Politique familiale: mères au travail

Une étude dévoilée mercredi par l’Institut de la statistique du Québec (ISQ) montre que la rémunération horaire des femmes québécoises par rapport aux hommes a manifestement progressé depuis 1998. Une autre étude, rendue publique le même jour par Statistique Canada, établit qu’en 20 ans, la participation au marché du travail des femmes ayant de jeunes enfants s’est considérablement accrue au Québec, dépassant nettement celles des Ontariennes dans la même situation.

Ceci ne peut s’expliquer que par les politiques familiales du Québec, notamment les services de garde à contribution réduite.
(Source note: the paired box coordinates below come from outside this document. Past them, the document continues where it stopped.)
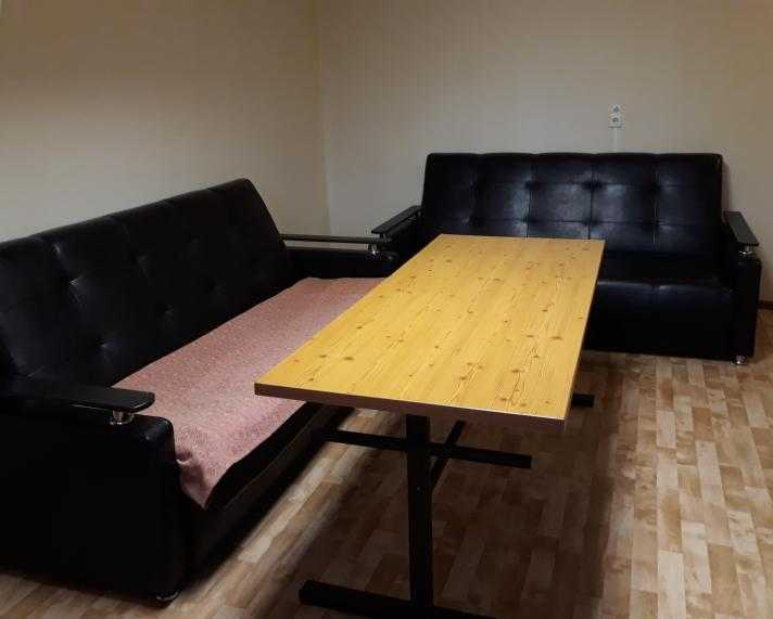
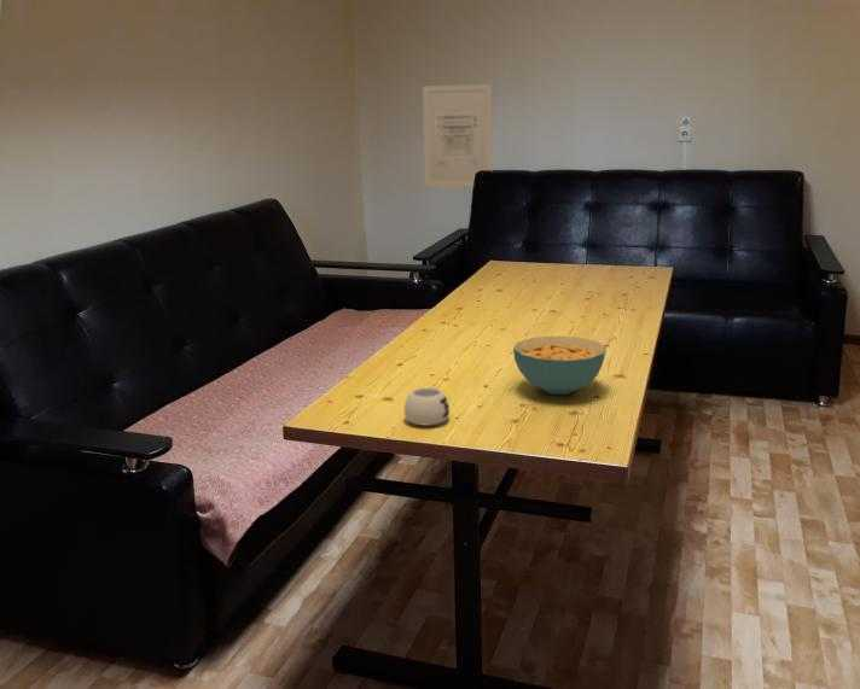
+ cereal bowl [512,334,608,396]
+ mug [403,386,451,427]
+ wall art [422,83,493,188]
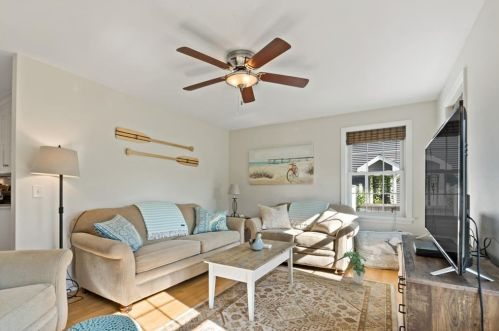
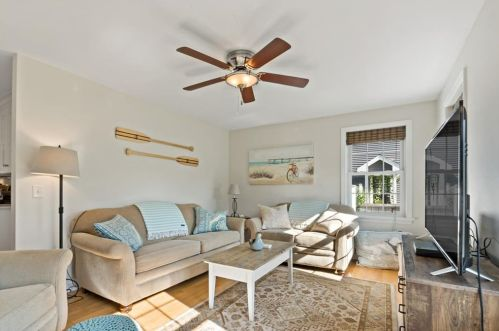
- potted plant [342,250,367,285]
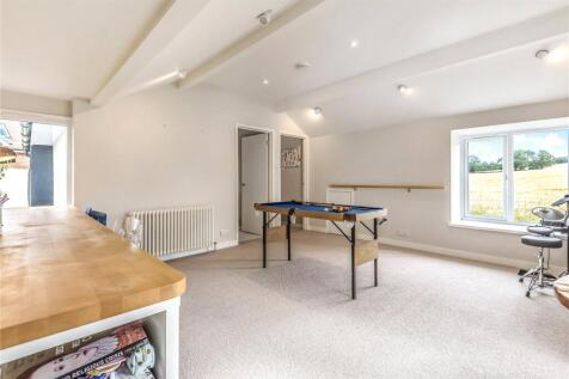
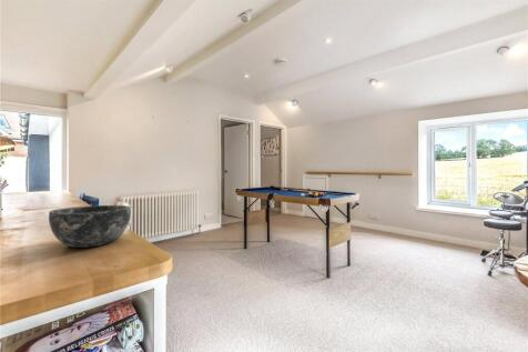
+ bowl [48,204,132,249]
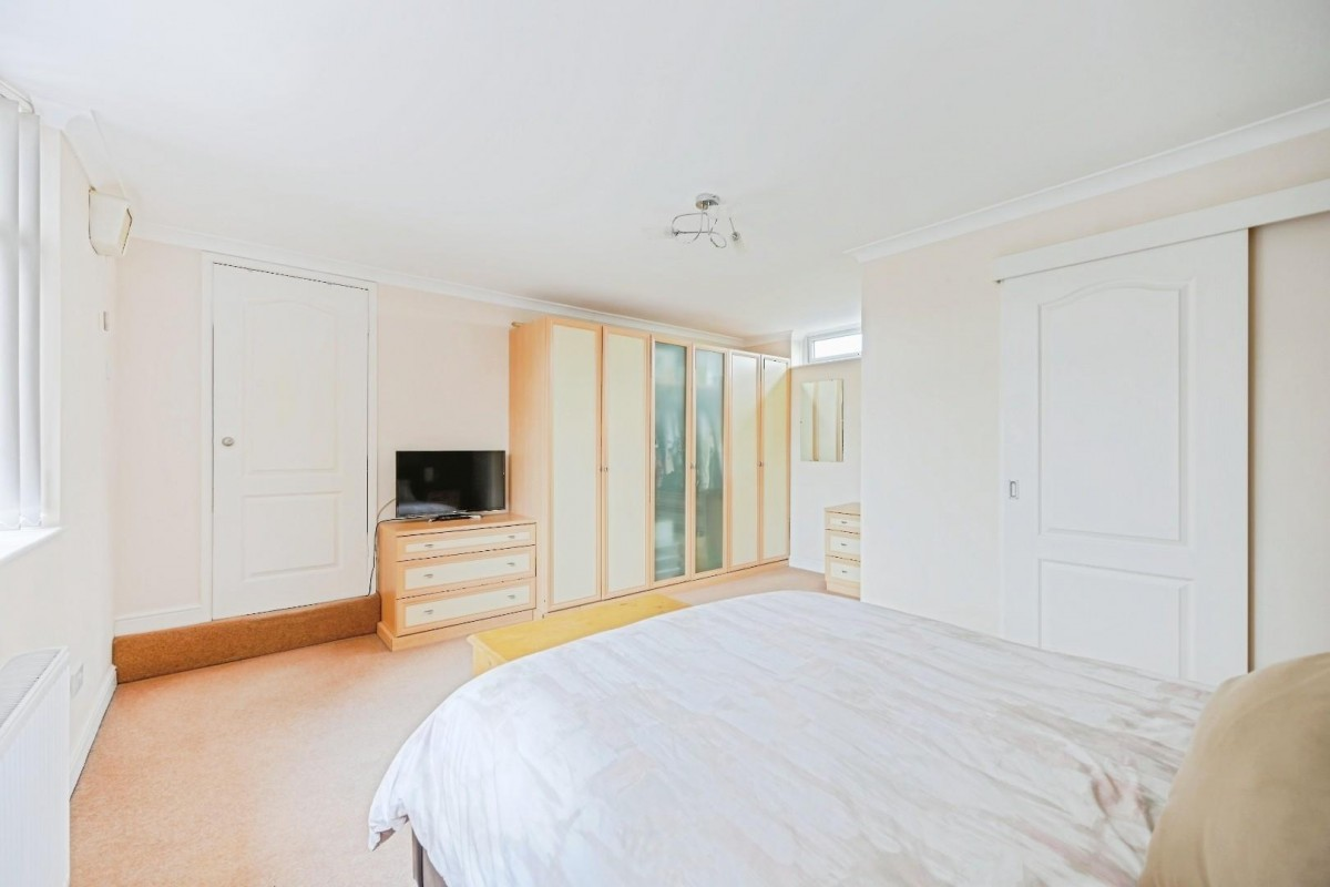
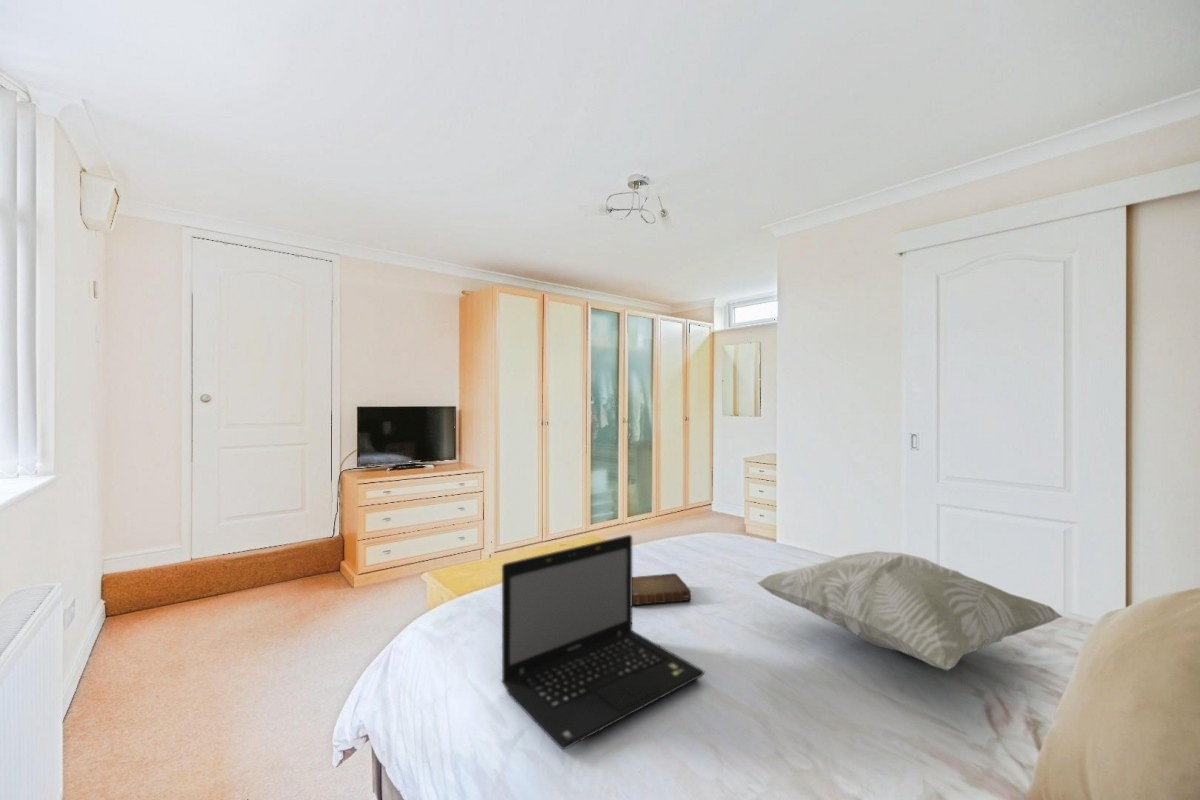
+ laptop [500,534,706,751]
+ book [632,572,692,606]
+ decorative pillow [756,550,1064,672]
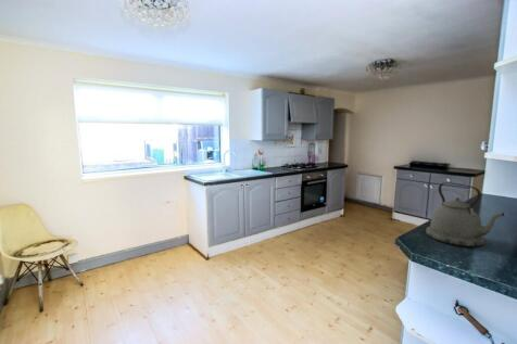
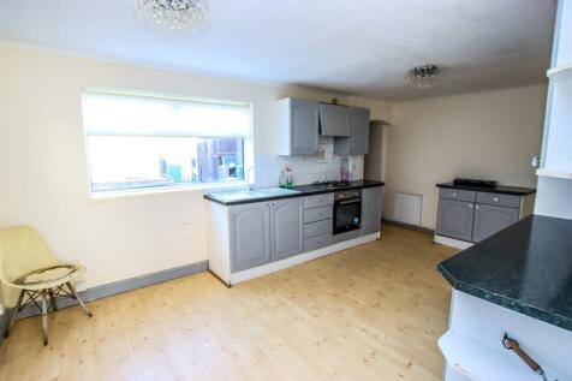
- kettle [425,181,505,247]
Les mères ontariennes doivent payer le gros prix pour confier leurs enfants à des garderies commerciales non subventionnées, ce qui éloigne nombre d’entre elles du marché du travail.

En 1996, en pourcentage, moins de Québécoises que d’Ontariennes, avec enfants ou non, travaillaient (70 % contre 75 %). Mais depuis, la proportion de femmes actives sur le marché du travail au Québec a grimpé de 11 %, tandis qu’elle est restée stable en Ontario. Cette hausse est due aux mères qui ont recours aux services de garde. De fait, la plus forte augmentation s’observe chez les Québécoises dont le plus jeune enfant est âgé de moins de trois ans, qui ont vu leur participation au marché du travail bondir de 19 %, passant de 61 % à 80 %, tandis qu’en Ontario, cette participation ne gagnait que 4 points de pourcentage, pour s’établir à 70 %.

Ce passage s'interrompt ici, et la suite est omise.